▶ _How to complete this task_
Word for word, give the entries back.

▶ _Records to process_
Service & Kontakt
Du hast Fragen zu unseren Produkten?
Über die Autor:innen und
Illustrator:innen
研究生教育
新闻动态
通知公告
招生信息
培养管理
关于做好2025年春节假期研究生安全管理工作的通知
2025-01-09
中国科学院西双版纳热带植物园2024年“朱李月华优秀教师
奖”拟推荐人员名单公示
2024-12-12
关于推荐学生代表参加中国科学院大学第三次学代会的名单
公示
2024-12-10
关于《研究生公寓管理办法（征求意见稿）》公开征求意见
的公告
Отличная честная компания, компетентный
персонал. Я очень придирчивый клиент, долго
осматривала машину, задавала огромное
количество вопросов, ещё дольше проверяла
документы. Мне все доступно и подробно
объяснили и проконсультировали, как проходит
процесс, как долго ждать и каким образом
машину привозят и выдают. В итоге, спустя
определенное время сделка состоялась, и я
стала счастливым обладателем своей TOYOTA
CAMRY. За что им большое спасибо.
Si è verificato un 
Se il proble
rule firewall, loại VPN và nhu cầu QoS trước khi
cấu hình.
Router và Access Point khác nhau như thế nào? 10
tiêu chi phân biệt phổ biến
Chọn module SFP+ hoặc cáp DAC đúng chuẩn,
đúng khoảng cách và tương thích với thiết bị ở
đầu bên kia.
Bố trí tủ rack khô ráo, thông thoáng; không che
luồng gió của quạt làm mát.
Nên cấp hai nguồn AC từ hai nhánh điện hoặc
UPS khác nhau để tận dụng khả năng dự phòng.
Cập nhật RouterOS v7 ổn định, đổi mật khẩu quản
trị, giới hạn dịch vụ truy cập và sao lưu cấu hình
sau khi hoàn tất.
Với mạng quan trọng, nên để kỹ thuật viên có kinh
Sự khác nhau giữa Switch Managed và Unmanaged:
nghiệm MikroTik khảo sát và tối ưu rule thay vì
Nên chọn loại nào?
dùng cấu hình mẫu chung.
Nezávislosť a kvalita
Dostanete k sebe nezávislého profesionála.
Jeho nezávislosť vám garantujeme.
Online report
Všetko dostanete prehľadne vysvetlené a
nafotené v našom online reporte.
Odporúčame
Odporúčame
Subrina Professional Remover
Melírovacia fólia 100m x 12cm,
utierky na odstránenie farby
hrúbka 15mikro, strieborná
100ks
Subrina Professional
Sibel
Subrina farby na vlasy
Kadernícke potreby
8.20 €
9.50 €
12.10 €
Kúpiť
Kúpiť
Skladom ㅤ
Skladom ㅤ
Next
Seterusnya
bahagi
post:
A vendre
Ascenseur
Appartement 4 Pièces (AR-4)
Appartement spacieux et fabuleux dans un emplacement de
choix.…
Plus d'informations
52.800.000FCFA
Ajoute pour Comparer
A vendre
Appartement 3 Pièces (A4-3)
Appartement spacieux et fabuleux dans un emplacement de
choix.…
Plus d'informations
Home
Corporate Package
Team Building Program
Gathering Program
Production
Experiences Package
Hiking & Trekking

▶ _Solution to the exercise_
Service & Kontakt
Du hast Fragen zu unseren Produkten?
Über die Autor:innen und
Illustrator:innen
研究生教育
新闻动态
通知公告
招生信息
培养管理
关于做好2025年春节假期研究生安全管理工作的通知
2025-01-09
中国科学院西双版纳热带植物园2024年“朱李月华优秀教师
奖”拟推荐人员名单公示
2024-12-12
关于推荐学生代表参加中国科学院大学第三次学代会的名单
公示
2024-12-10
关于《研究生公寓管理办法（征求意见稿）》公开征求意见
的公告
Отличная честная компания, компетентный
персонал. Я очень придирчивый клиент, долго
осматривала машину, задавала огромное
количество вопросов, ещё дольше проверяла
документы. Мне все доступно и подробно
объяснили и проконсультировали, как проходит
процесс, как долго ждать и каким образом
машину привозят и выдают. В итоге, спустя
определенное время сделка состоялась, и я
стала счастливым обладателем своей TOYOTA
CAMRY. За что им большое спасибо.
Si è verificato un 
Se il proble
rule firewall, loại VPN và nhu cầu QoS trước khi
cấu hình.
Router và Access Point khác nhau như thế nào? 10
tiêu chi phân biệt phổ biến
Chọn module SFP+ hoặc cáp DAC đúng chuẩn,
đúng khoảng cách và tương thích với thiết bị ở
đầu bên kia.
Bố trí tủ rack khô ráo, thông thoáng; không che
luồng gió của quạt làm mát.
Nên cấp hai nguồn AC từ hai nhánh điện hoặc
UPS khác nhau để tận dụng khả năng dự phòng.
Cập nhật RouterOS v7 ổn định, đổi mật khẩu quản
trị, giới hạn dịch vụ truy cập và sao lưu cấu hình
sau khi hoàn tất.
Với mạng quan trọng, nên để kỹ thuật viên có kinh
Sự khác nhau giữa Switch Managed và Unmanaged:
nghiệm MikroTik khảo sát và tối ưu rule thay vì
Nên chọn loại nào?
dùng cấu hình mẫu chung.
Nezávislosť a kvalita
Dostanete k sebe nezávislého profesionála.
Jeho nezávislosť vám garantujeme.
Online report
Všetko dostanete prehľadne vysvetlené a
nafotené v našom online reporte.
Odporúčame
Odporúčame
Subrina Professional Remover
Melírovacia fólia 100m x 12cm,
utierky na odstránenie farby
hrúbka 15mikro, strieborná
100ks
Subrina Professional
Sibel
Subrina farby na vlasy
Kadernícke potreby
8.20 €
9.50 €
12.10 €
Kúpiť
Kúpiť
Skladom ㅤ
Skladom ㅤ
Next
Seterusnya
bahagi
post:
A vendre
Ascenseur
Appartement 4 Pièces (AR-4)
Appartement spacieux et fabuleux dans un emplacement de
choix.…
Plus d'informations
52.800.000FCFA
Ajoute pour Comparer
A vendre
Appartement 3 Pièces (A4-3)
Appartement spacieux et fabuleux dans un emplacement de
choix.…
Plus d'informations
Home
Corporate Package
Team Building Program
Gathering Program
Production
Experiences Package
Hiking & Trekking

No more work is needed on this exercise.